JOB ITEM -
What appears in the data must be reproduced exactly.

[Saved data entries]
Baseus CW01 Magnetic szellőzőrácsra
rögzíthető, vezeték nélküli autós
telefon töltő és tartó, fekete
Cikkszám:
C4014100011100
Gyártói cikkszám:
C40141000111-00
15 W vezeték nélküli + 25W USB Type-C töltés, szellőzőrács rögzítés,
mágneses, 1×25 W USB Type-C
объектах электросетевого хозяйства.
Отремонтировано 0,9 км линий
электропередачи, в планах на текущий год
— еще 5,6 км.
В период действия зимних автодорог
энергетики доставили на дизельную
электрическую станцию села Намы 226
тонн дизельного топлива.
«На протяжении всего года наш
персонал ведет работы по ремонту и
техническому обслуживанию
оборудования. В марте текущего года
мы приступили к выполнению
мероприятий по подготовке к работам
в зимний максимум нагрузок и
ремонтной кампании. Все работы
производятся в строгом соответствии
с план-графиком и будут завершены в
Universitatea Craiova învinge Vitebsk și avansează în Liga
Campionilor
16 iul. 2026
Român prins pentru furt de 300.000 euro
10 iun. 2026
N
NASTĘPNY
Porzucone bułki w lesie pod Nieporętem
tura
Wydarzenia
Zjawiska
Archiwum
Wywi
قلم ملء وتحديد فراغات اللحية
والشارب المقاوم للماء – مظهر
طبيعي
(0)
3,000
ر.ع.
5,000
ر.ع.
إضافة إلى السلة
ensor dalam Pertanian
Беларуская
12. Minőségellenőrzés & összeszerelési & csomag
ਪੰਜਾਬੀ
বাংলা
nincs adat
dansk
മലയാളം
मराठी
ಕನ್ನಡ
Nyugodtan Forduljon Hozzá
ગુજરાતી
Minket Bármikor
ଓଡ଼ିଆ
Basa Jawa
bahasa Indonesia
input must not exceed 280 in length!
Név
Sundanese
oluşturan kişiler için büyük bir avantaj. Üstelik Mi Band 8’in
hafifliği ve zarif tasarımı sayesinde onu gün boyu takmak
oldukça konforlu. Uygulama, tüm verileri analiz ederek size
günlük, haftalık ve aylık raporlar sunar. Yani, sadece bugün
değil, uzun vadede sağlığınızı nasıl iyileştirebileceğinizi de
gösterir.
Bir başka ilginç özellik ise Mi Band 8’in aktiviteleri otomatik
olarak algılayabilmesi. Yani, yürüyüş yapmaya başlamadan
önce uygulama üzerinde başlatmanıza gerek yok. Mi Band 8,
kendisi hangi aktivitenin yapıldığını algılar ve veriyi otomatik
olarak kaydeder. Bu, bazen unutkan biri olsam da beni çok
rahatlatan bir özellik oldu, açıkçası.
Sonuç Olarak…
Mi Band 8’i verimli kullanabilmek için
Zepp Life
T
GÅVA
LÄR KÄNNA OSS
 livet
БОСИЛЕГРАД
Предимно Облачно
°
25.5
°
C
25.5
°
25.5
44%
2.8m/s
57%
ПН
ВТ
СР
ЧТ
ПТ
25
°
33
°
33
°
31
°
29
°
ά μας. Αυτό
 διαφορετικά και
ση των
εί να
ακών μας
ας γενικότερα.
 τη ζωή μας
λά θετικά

RESULT OF THIS EXERCISE -
Baseus CW01 Magnetic szellőzőrácsra
rögzíthető, vezeték nélküli autós
telefon töltő és tartó, fekete
Cikkszám:
C4014100011100
Gyártói cikkszám:
C40141000111-00
15 W vezeték nélküli + 25W USB Type-C töltés, szellőzőrács rögzítés,
mágneses, 1×25 W USB Type-C
объектах электросетевого хозяйства.
Отремонтировано 0,9 км линий
электропередачи, в планах на текущий год
— еще 5,6 км.
В период действия зимних автодорог
энергетики доставили на дизельную
электрическую станцию села Намы 226
тонн дизельного топлива.
«На протяжении всего года наш
персонал ведет работы по ремонту и
техническому обслуживанию
оборудования. В марте текущего года
мы приступили к выполнению
мероприятий по подготовке к работам
в зимний максимум нагрузок и
ремонтной кампании. Все работы
производятся в строгом соответствии
с план-графиком и будут завершены в
Universitatea Craiova învinge Vitebsk și avansează în Liga
Campionilor
16 iul. 2026
Român prins pentru furt de 300.000 euro
10 iun. 2026
N
NASTĘPNY
Porzucone bułki w lesie pod Nieporętem
tura
Wydarzenia
Zjawiska
Archiwum
Wywi
قلم ملء وتحديد فراغات اللحية
والشارب المقاوم للماء – مظهر
طبيعي
(0)
3,000
ر.ع.
5,000
ر.ع.
إضافة إلى السلة
ensor dalam Pertanian
Беларуская
12. Minőségellenőrzés & összeszerelési & csomag
ਪੰਜਾਬੀ
বাংলা
nincs adat
dansk
മലയാളം
मराठी
ಕನ್ನಡ
Nyugodtan Forduljon Hozzá
ગુજરાતી
Minket Bármikor
ଓଡ଼ିଆ
Basa Jawa
bahasa Indonesia
input must not exceed 280 in length!
Név
Sundanese
oluşturan kişiler için büyük bir avantaj. Üstelik Mi Band 8’in
hafifliği ve zarif tasarımı sayesinde onu gün boyu takmak
oldukça konforlu. Uygulama, tüm verileri analiz ederek size
günlük, haftalık ve aylık raporlar sunar. Yani, sadece bugün
değil, uzun vadede sağlığınızı nasıl iyileştirebileceğinizi de
gösterir.
Bir başka ilginç özellik ise Mi Band 8’in aktiviteleri otomatik
olarak algılayabilmesi. Yani, yürüyüş yapmaya başlamadan
önce uygulama üzerinde başlatmanıza gerek yok. Mi Band 8,
kendisi hangi aktivitenin yapıldığını algılar ve veriyi otomatik
olarak kaydeder. Bu, bazen unutkan biri olsam da beni çok
rahatlatan bir özellik oldu, açıkçası.
Sonuç Olarak…
Mi Band 8’i verimli kullanabilmek için
Zepp Life
T
GÅVA
LÄR KÄNNA OSS
 livet
БОСИЛЕГРАД
Предимно Облачно
°
25.5
°
C
25.5
°
25.5
44%
2.8m/s
57%
ПН
ВТ
СР
ЧТ
ПТ
25
°
33
°
33
°
31
°
29
°
ά μας. Αυτό
 διαφορετικά και
ση των
εί να
ακών μας
ας γενικότερα.
 τη ζωή μας
λά θετικά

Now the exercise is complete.